◆ **YOUR OBJECTIVE**
Pictures stay out of the copy. Retype exactly the lines below from the one with "right elbow: (663, 606)" through the one with "left back paw: (273, 848)".

Data records
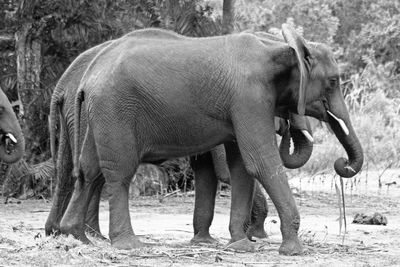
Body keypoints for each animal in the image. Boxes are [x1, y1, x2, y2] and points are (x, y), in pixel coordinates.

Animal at [65, 24, 362, 255]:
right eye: (333, 82)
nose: (342, 163)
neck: (277, 47)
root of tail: (87, 78)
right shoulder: (249, 98)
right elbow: (262, 162)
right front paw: (292, 251)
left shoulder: (243, 104)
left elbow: (242, 167)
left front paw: (242, 246)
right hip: (115, 110)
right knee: (119, 172)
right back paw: (128, 245)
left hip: (100, 114)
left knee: (88, 171)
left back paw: (75, 237)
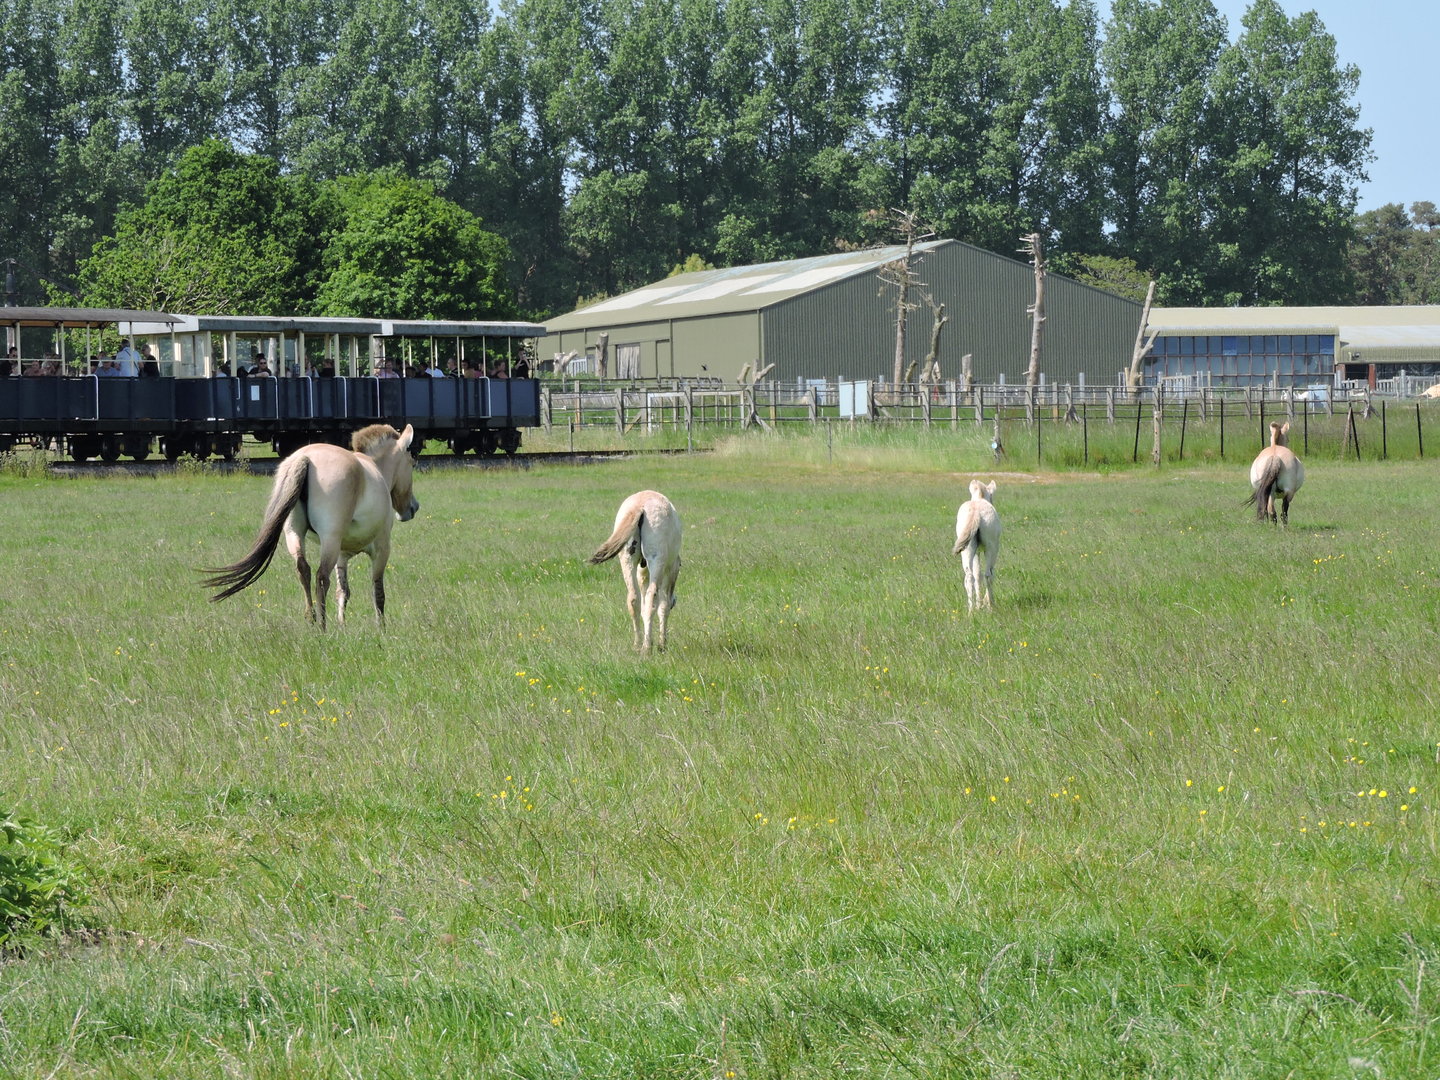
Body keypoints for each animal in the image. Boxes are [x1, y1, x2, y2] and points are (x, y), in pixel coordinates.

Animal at [201, 424, 419, 627]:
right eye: (411, 463)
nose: (413, 507)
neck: (375, 468)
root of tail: (304, 458)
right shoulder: (381, 548)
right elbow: (377, 592)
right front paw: (381, 628)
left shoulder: (342, 554)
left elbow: (343, 592)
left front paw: (342, 625)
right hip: (329, 539)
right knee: (321, 577)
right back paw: (322, 625)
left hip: (294, 533)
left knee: (303, 568)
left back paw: (311, 619)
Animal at [588, 490, 682, 653]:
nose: (675, 601)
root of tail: (639, 506)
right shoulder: (670, 571)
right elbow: (663, 606)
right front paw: (662, 644)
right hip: (656, 561)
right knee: (651, 598)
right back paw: (646, 648)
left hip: (627, 559)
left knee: (633, 599)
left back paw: (638, 644)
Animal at [952, 479, 1001, 612]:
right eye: (992, 496)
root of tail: (976, 511)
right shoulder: (993, 549)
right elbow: (987, 573)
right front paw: (985, 602)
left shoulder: (976, 552)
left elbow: (977, 574)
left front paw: (979, 604)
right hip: (990, 548)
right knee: (988, 575)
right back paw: (991, 606)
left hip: (967, 550)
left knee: (969, 576)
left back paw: (971, 610)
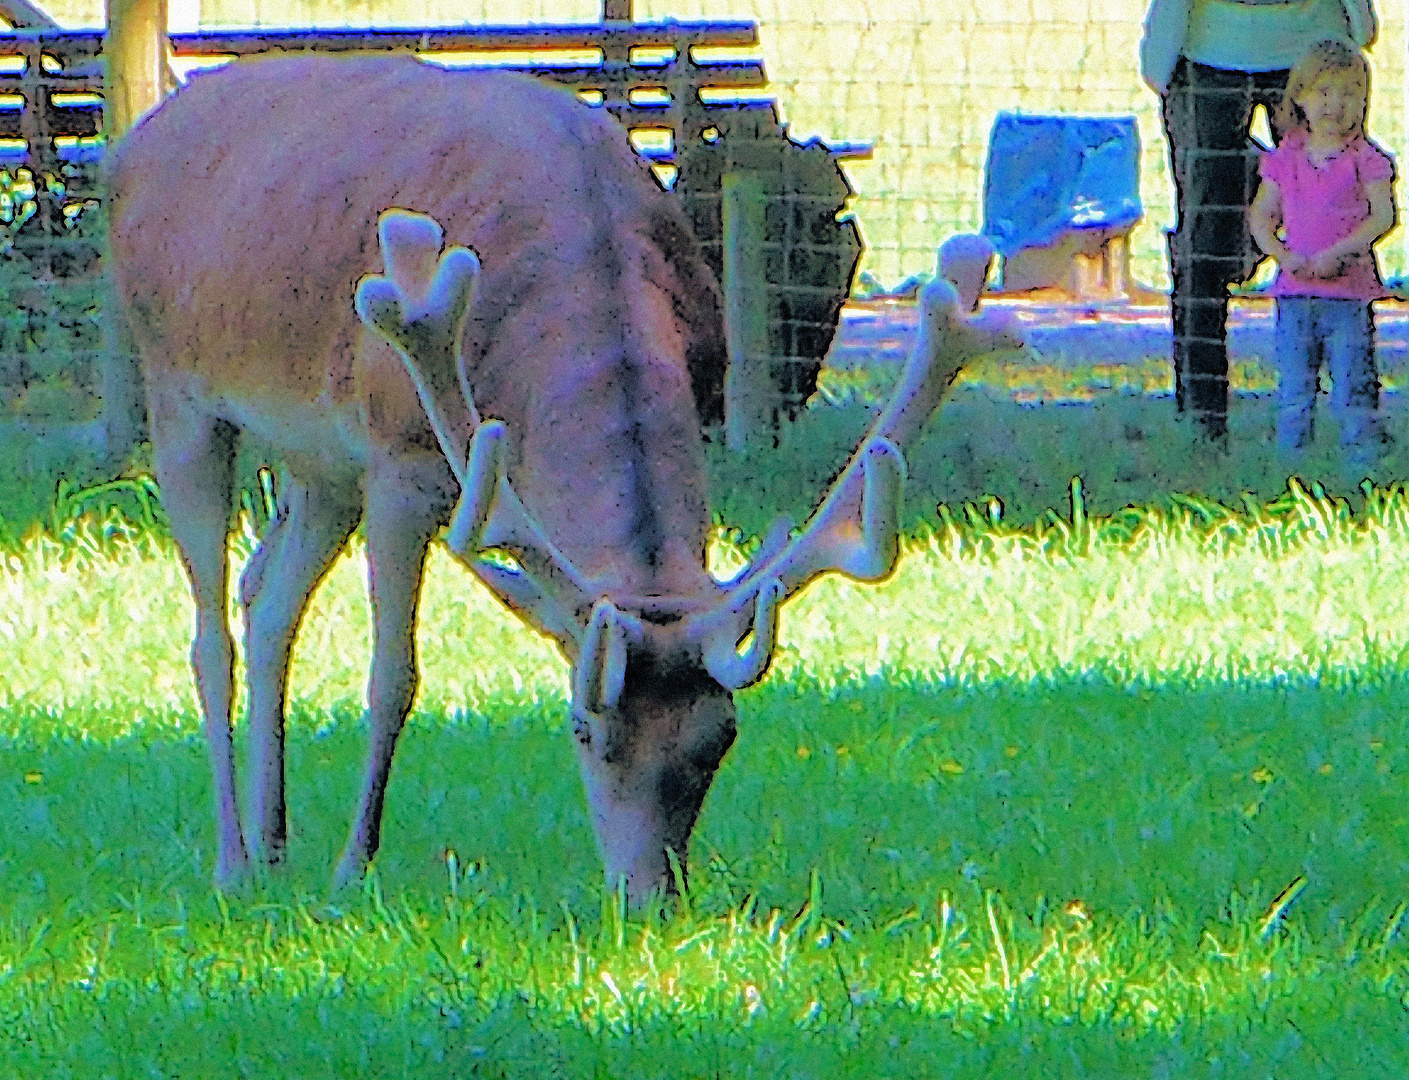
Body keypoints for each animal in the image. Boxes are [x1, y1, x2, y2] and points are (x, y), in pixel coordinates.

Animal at [109, 54, 1014, 906]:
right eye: (584, 728)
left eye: (719, 739)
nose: (649, 897)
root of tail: (135, 144)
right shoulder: (399, 455)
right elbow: (393, 674)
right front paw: (351, 874)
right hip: (178, 387)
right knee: (211, 631)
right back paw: (233, 861)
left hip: (319, 462)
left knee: (268, 599)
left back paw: (273, 848)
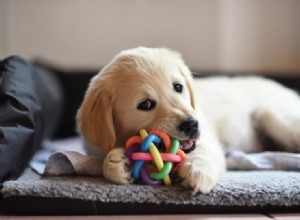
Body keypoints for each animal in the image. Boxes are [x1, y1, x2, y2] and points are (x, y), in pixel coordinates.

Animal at [75, 47, 300, 193]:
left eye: (178, 87)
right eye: (145, 104)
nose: (192, 125)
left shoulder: (207, 139)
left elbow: (202, 152)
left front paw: (197, 171)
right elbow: (104, 161)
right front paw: (117, 163)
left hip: (272, 117)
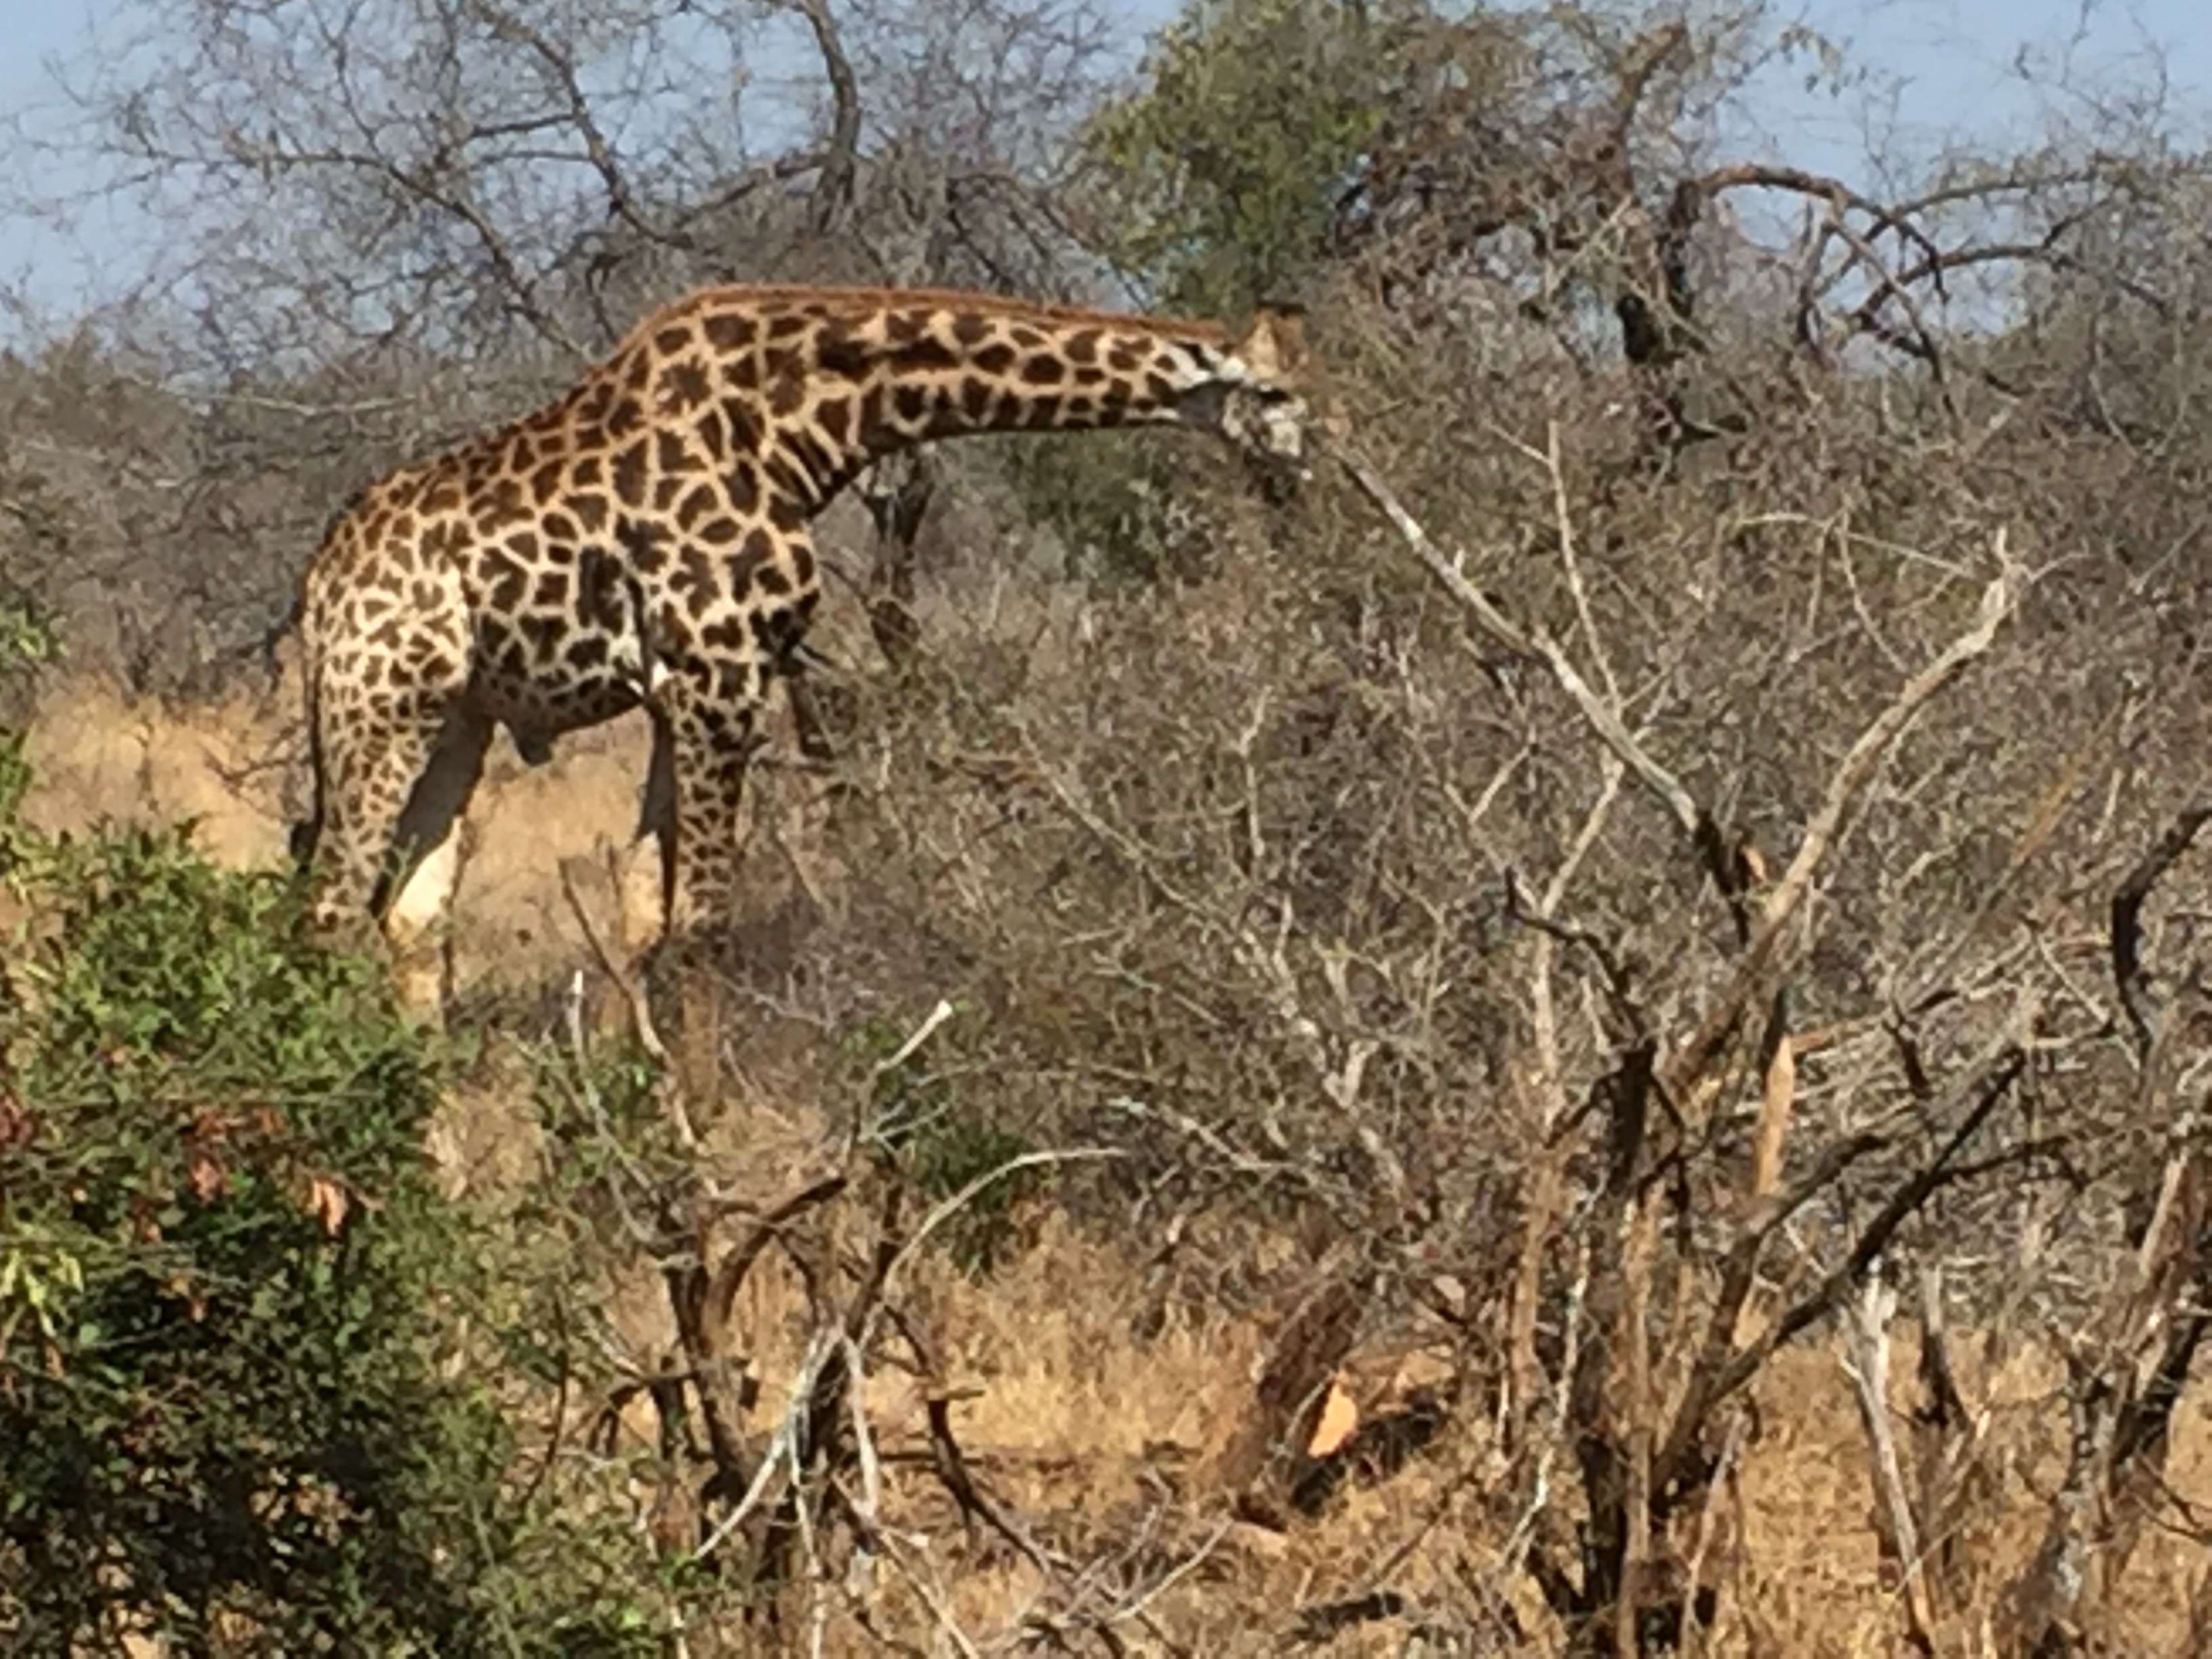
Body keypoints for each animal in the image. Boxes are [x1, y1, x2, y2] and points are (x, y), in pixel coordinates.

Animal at [289, 283, 1313, 1015]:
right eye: (1273, 393)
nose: (1297, 479)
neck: (800, 427)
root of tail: (316, 591)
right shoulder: (719, 676)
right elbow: (703, 927)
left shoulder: (687, 689)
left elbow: (643, 920)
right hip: (377, 711)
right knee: (327, 915)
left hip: (457, 721)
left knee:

◆ **EXERCISE OUTPUT**
right elbow: (663, 606)
right front paw: (662, 644)
right hip: (656, 561)
right knee: (651, 598)
right back paw: (646, 648)
left hip: (627, 559)
left knee: (633, 599)
left back paw: (638, 644)
Animal at [952, 479, 1001, 612]:
right eye: (992, 496)
root of tail: (976, 511)
right shoulder: (993, 549)
right elbow: (987, 573)
right front paw: (985, 602)
left shoulder: (976, 552)
left elbow: (977, 574)
left front paw: (979, 604)
right hip: (990, 548)
right knee: (988, 575)
right back paw: (991, 606)
left hip: (967, 550)
left knee: (969, 576)
left back paw: (971, 610)
Body keypoints for each animal in the image. Boxes are [x1, y1, x2, y2] and points are (x, y), in pixel coordinates.

Animal at [109, 54, 1014, 906]:
right eye: (584, 728)
left eye: (719, 739)
nose: (649, 897)
root of tail: (135, 144)
right shoulder: (399, 455)
right elbow: (393, 674)
right front paw: (351, 874)
right hip: (178, 387)
right knee: (211, 631)
right back paw: (233, 861)
left hip: (319, 462)
left knee: (268, 599)
left back paw: (273, 848)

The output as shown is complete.